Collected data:
-------------------------

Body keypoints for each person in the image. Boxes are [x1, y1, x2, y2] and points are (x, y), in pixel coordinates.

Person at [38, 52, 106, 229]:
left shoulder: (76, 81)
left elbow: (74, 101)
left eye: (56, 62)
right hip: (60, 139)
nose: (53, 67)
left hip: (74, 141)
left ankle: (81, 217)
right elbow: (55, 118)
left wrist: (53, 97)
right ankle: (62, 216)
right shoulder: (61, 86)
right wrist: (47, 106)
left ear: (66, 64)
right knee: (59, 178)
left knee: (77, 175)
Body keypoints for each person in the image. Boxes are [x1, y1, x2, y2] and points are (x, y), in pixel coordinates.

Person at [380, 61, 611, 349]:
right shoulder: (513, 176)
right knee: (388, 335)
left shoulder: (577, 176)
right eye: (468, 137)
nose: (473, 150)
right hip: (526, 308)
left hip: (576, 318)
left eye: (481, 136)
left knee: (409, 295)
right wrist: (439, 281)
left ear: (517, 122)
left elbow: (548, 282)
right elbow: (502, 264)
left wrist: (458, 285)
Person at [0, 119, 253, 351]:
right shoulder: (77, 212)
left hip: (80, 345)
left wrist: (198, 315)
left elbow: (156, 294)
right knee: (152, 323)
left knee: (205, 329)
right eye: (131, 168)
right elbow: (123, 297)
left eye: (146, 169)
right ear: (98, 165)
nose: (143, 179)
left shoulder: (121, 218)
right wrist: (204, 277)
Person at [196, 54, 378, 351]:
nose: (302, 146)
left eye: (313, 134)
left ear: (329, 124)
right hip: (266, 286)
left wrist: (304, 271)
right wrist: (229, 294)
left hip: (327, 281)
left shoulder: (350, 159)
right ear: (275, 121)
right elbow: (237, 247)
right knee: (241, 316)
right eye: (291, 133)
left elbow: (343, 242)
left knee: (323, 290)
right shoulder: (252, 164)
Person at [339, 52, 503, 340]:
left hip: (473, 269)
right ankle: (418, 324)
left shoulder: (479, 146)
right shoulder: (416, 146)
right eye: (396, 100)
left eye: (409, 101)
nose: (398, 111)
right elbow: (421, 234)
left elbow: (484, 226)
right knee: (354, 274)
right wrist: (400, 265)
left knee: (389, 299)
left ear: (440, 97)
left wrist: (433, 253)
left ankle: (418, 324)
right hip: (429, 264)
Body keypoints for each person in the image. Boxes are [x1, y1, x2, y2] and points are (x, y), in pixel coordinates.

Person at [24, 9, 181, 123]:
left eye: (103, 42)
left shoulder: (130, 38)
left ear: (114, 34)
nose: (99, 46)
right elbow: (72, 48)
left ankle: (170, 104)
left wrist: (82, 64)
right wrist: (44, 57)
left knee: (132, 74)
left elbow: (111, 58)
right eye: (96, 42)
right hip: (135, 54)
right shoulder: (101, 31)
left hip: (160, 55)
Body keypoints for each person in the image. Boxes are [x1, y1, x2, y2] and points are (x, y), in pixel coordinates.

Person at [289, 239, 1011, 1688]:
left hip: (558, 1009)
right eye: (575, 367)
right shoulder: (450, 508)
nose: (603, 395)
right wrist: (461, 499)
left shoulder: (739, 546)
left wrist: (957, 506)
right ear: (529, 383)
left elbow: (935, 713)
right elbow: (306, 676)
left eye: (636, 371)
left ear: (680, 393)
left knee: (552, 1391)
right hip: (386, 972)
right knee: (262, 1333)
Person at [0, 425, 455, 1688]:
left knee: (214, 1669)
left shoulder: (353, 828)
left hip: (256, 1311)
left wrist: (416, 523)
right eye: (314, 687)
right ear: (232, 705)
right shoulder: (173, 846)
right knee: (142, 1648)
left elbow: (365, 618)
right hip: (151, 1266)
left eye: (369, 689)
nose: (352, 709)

-------------------------

### Task to carry out
All the entries above need to be reproduced exactly.

### Response area
Body keypoints for each person in the image. Boxes are [x1, y1, x2, y2] and points are (x, y), in pixel coordinates.

Person at [38, 52, 106, 229]:
left shoulder: (76, 81)
left elbow: (74, 101)
left eye: (56, 62)
right hip: (60, 139)
nose: (53, 67)
left hip: (74, 141)
left ankle: (81, 217)
right elbow: (55, 118)
left wrist: (53, 97)
right ankle: (62, 216)
right shoulder: (61, 86)
right wrist: (47, 106)
left ear: (66, 64)
right knee: (59, 178)
left knee: (77, 175)
Body keypoints for each person in the image. Boxes are [x1, y1, x2, y2] and points are (x, y), in pixel coordinates.

Person at [380, 61, 611, 349]:
right shoulder: (513, 176)
right knee: (388, 335)
left shoulder: (577, 176)
right eye: (468, 137)
nose: (473, 150)
right hip: (526, 308)
left hip: (576, 318)
left eye: (481, 136)
left knee: (409, 295)
right wrist: (439, 281)
left ear: (517, 122)
left elbow: (548, 282)
right elbow: (502, 264)
left wrist: (458, 285)
Person at [0, 119, 253, 351]:
right shoulder: (77, 212)
left hip: (80, 345)
left wrist: (198, 315)
left elbow: (156, 294)
right knee: (152, 323)
left knee: (205, 329)
right eye: (131, 168)
right elbow: (123, 297)
left eye: (146, 169)
right ear: (98, 165)
nose: (143, 179)
left shoulder: (121, 218)
right wrist: (204, 277)
Person at [196, 54, 378, 351]:
nose: (302, 146)
left eye: (313, 134)
left ear: (329, 124)
right hip: (266, 286)
left wrist: (304, 271)
right wrist: (229, 294)
left hip: (327, 281)
left shoulder: (350, 159)
right ear: (275, 121)
right elbow: (237, 247)
right knee: (241, 316)
right eye: (291, 133)
left elbow: (343, 242)
left knee: (323, 290)
right shoulder: (252, 164)
Person at [339, 52, 503, 340]:
left hip: (473, 269)
right ankle: (418, 324)
left shoulder: (479, 146)
right shoulder: (416, 146)
right eye: (396, 100)
left eye: (409, 101)
nose: (398, 111)
right elbow: (421, 234)
left elbow: (484, 226)
right knee: (354, 274)
right wrist: (400, 265)
left knee: (389, 299)
left ear: (440, 97)
left wrist: (433, 253)
left ankle: (418, 324)
right hip: (429, 264)
Body keypoints for each person in the image. Boxes are [x1, y1, x2, y2] and points are (x, y), in pixel coordinates.

Person at [24, 9, 181, 123]:
left eye: (103, 42)
left shoulder: (130, 38)
left ear: (114, 34)
nose: (99, 46)
right elbow: (72, 48)
left ankle: (170, 104)
left wrist: (82, 64)
right wrist: (44, 57)
left knee: (132, 74)
left elbow: (111, 58)
right eye: (96, 42)
right hip: (135, 54)
right shoulder: (101, 31)
left hip: (160, 55)
Body keypoints for each person in the image. Boxes are [x1, y1, x2, y2] and points are (x, y), in pixel coordinates.

Person at [289, 239, 1011, 1688]:
left hip: (558, 1009)
right eye: (575, 367)
right shoulder: (450, 508)
nose: (603, 395)
right wrist: (461, 499)
left shoulder: (739, 546)
left wrist: (957, 506)
right ear: (529, 383)
left elbow: (935, 713)
right elbow: (306, 676)
left eye: (636, 371)
left ear: (680, 393)
left knee: (552, 1391)
right hip: (386, 972)
right knee: (262, 1333)
Person at [0, 425, 455, 1688]:
left knee: (214, 1669)
left shoulder: (353, 828)
left hip: (256, 1311)
left wrist: (416, 523)
right eye: (314, 687)
right ear: (232, 705)
right shoulder: (173, 846)
right knee: (142, 1648)
left elbow: (365, 618)
right hip: (151, 1266)
left eye: (369, 689)
nose: (352, 709)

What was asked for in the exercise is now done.